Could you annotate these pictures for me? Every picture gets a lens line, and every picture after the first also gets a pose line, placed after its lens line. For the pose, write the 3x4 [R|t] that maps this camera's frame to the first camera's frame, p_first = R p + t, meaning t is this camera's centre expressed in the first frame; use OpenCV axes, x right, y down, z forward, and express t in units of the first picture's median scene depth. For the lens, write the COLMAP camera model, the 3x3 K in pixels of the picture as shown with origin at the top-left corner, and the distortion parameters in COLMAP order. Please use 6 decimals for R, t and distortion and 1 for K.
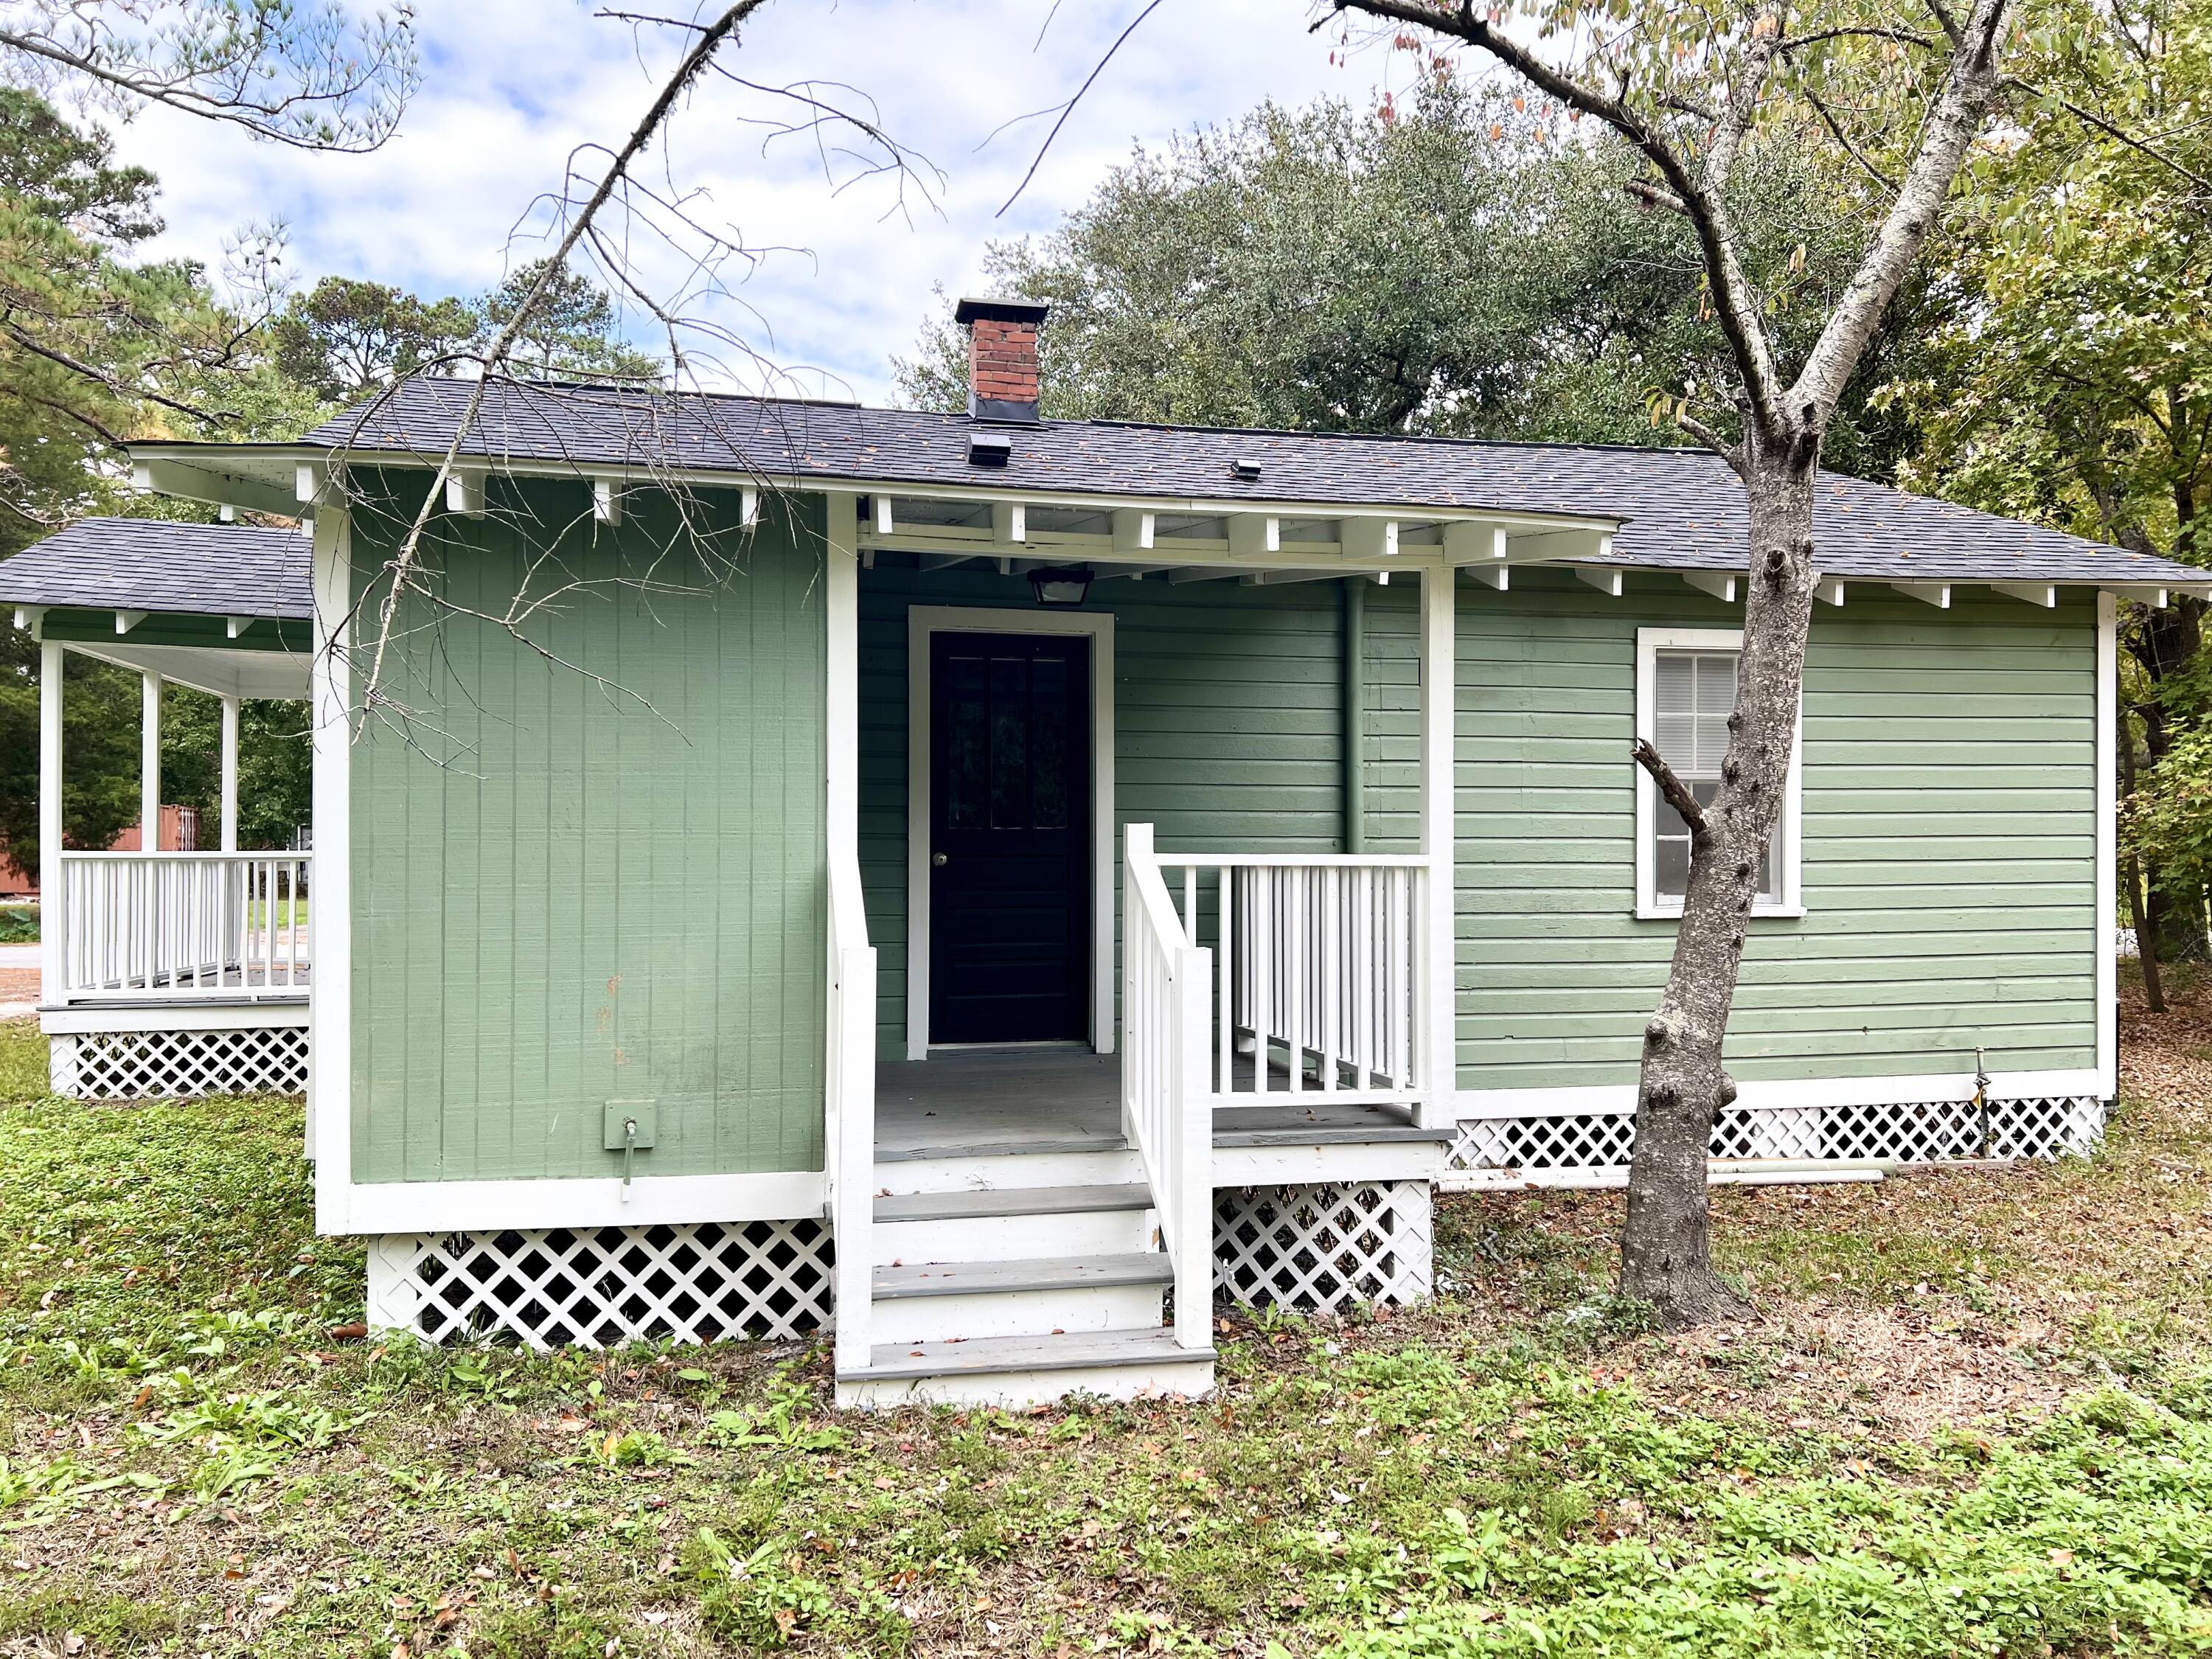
lens RADIAL K [[1626.0, 0, 1109.7], [0, 1626.0, 857.1], [0, 0, 1]] dist [0.006400, 0.001120]
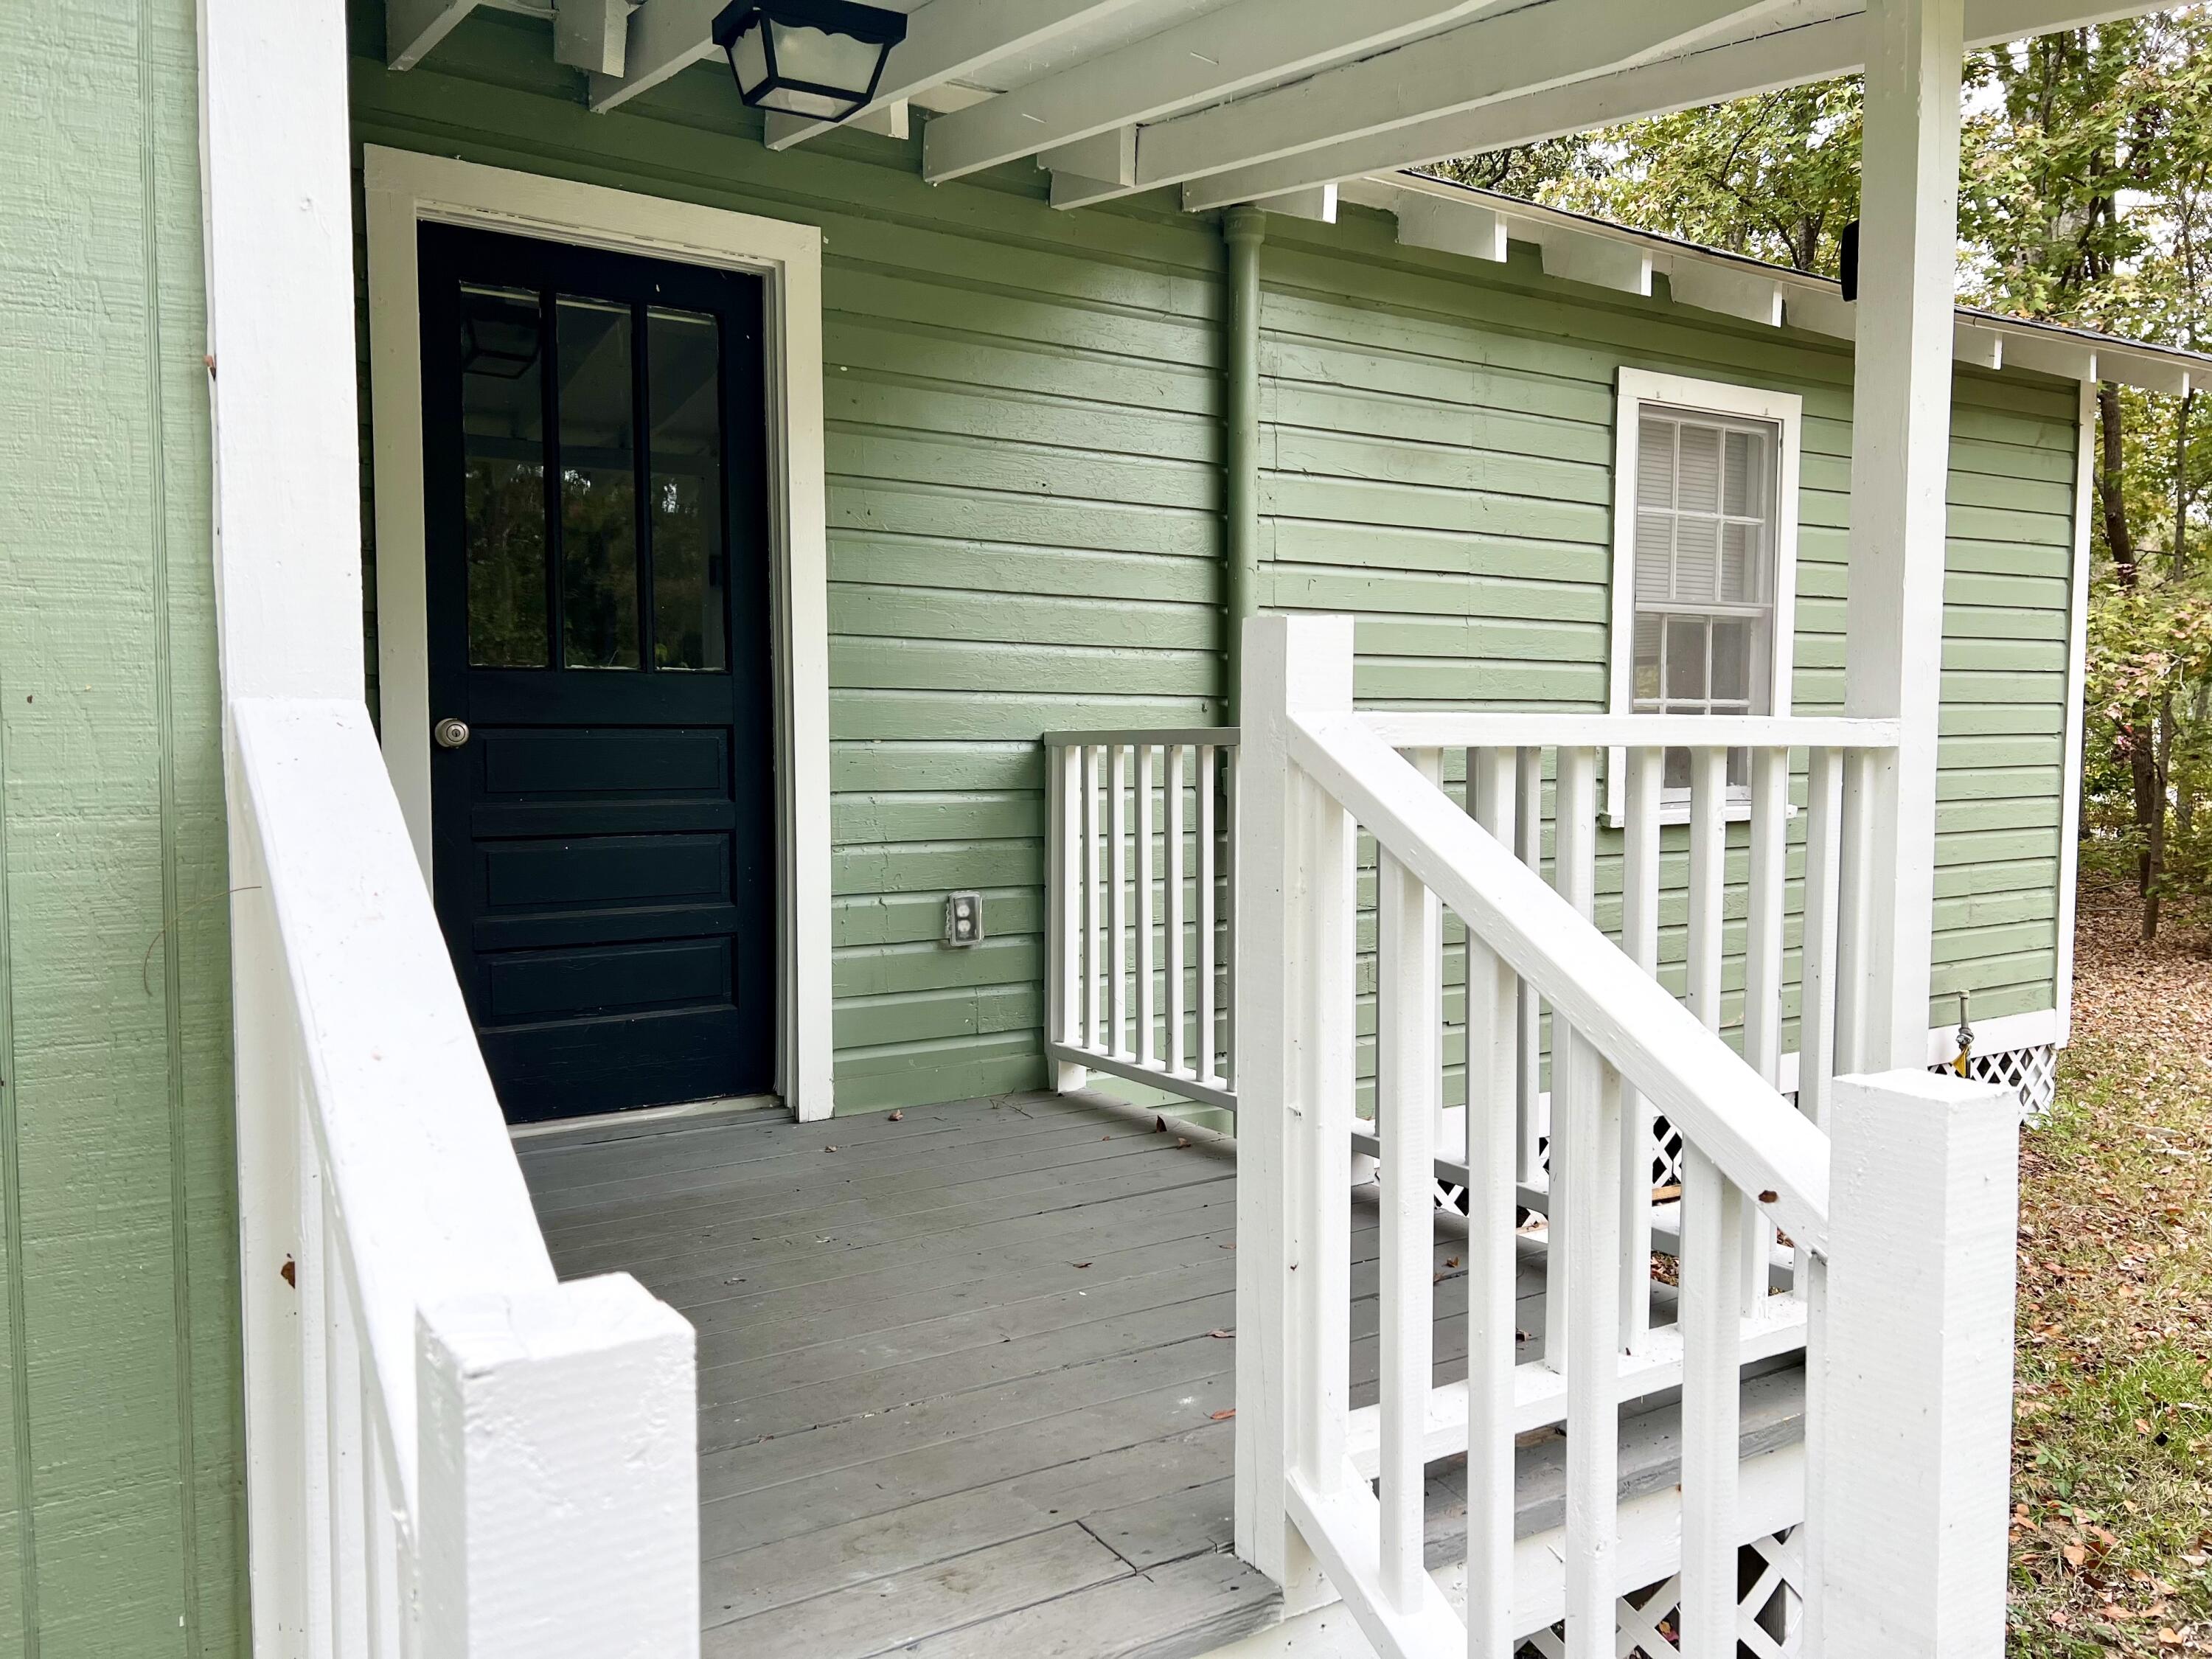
lens RADIAL K [[1626.0, 0, 1109.7], [0, 1626.0, 857.1], [0, 0, 1]] dist [0.006400, 0.001120]
pose [[0.935006, -0.025558, 0.353709, -0.093677], [-0.000888, 0.997228, 0.074403, 0.001749], [-0.354631, -0.069882, 0.932391, 0.501492]]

---*---

# [Exercise prompt]
Reproduce the listing exactly. The pictures are to be omitted.

# [Result below]
Could you annotate these pictures for me? Every picture gets a lens line, and every picture after the first also gets a pose line, placed after its lens line. For the pose, write the 3x4 [R|t] that maps this camera's frame to the first camera's frame, p_first = R p + t, meaning t is this camera's centre expressed in the first frame; use OpenCV axes, x right, y down, z forward, and express t in units of the first picture's median scene depth. For the lens, write the COLMAP camera model, the 3x3 K in pixels of the picture as shown with origin at the top-left corner, and the distortion parameters in COLMAP order. Please use 6 decimals for R, t and distortion and 1 for K.
lens RADIAL K [[1626.0, 0, 1109.7], [0, 1626.0, 857.1], [0, 0, 1]] dist [0.006400, 0.001120]
lens RADIAL K [[1626.0, 0, 1109.7], [0, 1626.0, 857.1], [0, 0, 1]] dist [0.006400, 0.001120]
pose [[0.935006, -0.025558, 0.353709, -0.093677], [-0.000888, 0.997228, 0.074403, 0.001749], [-0.354631, -0.069882, 0.932391, 0.501492]]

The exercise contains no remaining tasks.